The “release” argument came about thusly: he and the former Mrs. Lassiter had entered into a contract to sell the residence to some third party and, when the sale fell through, the Lassiters entered into a settlement agreement with the would-be buyers releasing both sides from all obligations under the sales contract. Mr. Lassiter claimed, in what might politely be called a stretch, that the release insofar as it was signed by Mrs. Lassiter was somehow also a release against him for whatever shenanigans resulted in the misconduct finding. It should come as no surprise to learn that neither the trial court nor the court of appeal extracted any such intent from the buyers’ versus the sellers’ release.

Mr. Lassiter’s conflicts of laws arguments arose from the fact that the marital house, aside from being not quite sold, had been the subject of two other pieces of litigation. It seems that Mr. Lassiter’s parents had loaned the couple the money to buy the house and, sensing presciently that they were in danger of being sucked into the whirlpool of the divorce, sued in New Mexico. They ended up with a judgment that found both Lassiters jointly and severally liable to repay the loaned monies.

There was another ruling in a case in Washington, D.C., regarding how the proceeds from the sale of the house would be distributed. At this point, it seems that there was a case in New Mexico, a case in Washington, D.C., a divorce in Ohio, and an appeal in Ohio. In any event, the Ohio appellate court observed that the question of whether or not the parents had a valid debt, or how the proceeds of sale should be distributed, were different issues from the allocations between the parties that would be made in the divorce court.
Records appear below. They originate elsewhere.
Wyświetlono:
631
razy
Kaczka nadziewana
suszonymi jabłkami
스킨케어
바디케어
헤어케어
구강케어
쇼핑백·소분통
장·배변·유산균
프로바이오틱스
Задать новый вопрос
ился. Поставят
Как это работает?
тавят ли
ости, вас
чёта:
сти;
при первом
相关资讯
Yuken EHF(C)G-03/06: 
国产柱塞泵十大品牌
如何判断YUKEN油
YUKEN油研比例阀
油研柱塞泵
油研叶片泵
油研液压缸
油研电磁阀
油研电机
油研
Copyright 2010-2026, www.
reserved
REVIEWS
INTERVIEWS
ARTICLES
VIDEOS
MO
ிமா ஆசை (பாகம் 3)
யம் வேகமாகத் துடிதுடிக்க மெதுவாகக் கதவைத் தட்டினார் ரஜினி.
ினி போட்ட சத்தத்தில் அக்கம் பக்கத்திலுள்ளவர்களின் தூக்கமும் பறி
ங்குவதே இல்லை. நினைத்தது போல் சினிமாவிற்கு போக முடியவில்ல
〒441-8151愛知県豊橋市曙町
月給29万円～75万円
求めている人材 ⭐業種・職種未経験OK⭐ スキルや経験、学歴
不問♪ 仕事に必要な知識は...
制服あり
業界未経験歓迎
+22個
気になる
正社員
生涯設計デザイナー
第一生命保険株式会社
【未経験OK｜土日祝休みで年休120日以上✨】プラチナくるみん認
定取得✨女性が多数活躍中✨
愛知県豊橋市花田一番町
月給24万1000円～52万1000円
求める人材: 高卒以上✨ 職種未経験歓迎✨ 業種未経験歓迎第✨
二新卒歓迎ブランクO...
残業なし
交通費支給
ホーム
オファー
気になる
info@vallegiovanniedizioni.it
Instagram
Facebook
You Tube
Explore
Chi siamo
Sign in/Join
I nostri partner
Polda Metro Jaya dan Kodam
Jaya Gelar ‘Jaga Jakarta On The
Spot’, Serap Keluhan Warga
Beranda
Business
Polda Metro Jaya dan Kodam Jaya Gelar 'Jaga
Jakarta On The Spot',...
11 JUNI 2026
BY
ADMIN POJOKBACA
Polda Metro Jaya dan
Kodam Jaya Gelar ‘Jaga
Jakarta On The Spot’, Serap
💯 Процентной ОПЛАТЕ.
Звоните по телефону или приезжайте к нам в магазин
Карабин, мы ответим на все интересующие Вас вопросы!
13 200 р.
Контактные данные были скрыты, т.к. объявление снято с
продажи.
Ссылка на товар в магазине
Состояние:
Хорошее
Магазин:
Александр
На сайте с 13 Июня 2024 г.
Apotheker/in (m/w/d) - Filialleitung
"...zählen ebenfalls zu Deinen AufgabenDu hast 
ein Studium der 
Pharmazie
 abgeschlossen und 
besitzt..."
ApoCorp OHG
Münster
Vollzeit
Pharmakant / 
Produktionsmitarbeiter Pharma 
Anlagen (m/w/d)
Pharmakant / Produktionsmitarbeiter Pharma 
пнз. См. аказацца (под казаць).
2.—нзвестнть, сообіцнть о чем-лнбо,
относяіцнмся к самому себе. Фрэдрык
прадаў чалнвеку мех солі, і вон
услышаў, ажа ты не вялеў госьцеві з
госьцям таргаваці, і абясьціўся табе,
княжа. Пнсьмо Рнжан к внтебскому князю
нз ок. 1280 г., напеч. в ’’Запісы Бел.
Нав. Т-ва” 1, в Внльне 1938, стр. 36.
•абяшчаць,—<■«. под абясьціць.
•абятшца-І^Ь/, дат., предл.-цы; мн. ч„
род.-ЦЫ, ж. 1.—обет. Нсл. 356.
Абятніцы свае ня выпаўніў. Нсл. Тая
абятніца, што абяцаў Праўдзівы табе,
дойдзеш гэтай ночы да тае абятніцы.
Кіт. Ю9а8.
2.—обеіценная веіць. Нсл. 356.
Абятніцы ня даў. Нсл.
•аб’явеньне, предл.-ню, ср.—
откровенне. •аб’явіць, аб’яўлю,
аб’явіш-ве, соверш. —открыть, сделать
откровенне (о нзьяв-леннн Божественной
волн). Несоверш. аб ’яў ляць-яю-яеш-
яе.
Mr. Lassiter also complained about the trial court’s allocations of their respective student loans, and its failure to award him interest for a marital debt he had paid off with a credit union loan obtained at 14% interest, which the trial court characterized as his “dragging [his] wife into what might arguably be a bad bargain, in essence, by default.”

A year later, in 2003, the Ohio Court of Appeals was presented with yet another appeal from Mr. Lassiter on rulings related to post decree motions concerning parenting issues and referring to their prior opinion noted that “unfortunately for all concerned, the acrimony has continued.” Following that theme, the court stated that while “we are aware of [Mr. Lassiter’s] need for control, his attempts at manipulation of the facts, and his voluminous filings[,] ... perhaps some of his frustration, if not his behavior, may have been justified” as she had exhibited “unrelenting hostility” towards him and used “her status as residential parent as a weapon,” that she was inflexible, and had “flatly refused to obey court orders.” Because the court reluctantly found that there had been an abuse of discretion since underlying transcripts had not been reviewed, it reversed the judgment and remanded it.

Not content to stay within the Ohio system, Mr. Lassiter brought an action in federal district court in Kentucky, claiming that the former Mrs. Lassiter’s autobiographical book defamed him. He lost at trial and, not surprisingly given his predilections, appealed. That resulted in a memorandum opinion in 2008 which would be about a half a page if you took away the caption, stating that the district court was not clearly erroneous in its credibility based findings regarding the truth of the claims, and adopting the reasoning of the district court.

As I said in the beginning, the case is apparently still ongoing with another motion set for about the time this column goes to press based on another of Mr. Lassiter’s claims that his former wife owes him money for something or other. Indeed, according to a recent article in the Cincinnati Enquirer, as of August of this year, the dueling professors have been involved in at least twenty-eight other cases against each other, no doubt setting a record greater than anything Mr. Dickens had envisioned.

I just hope neither is teaching family law.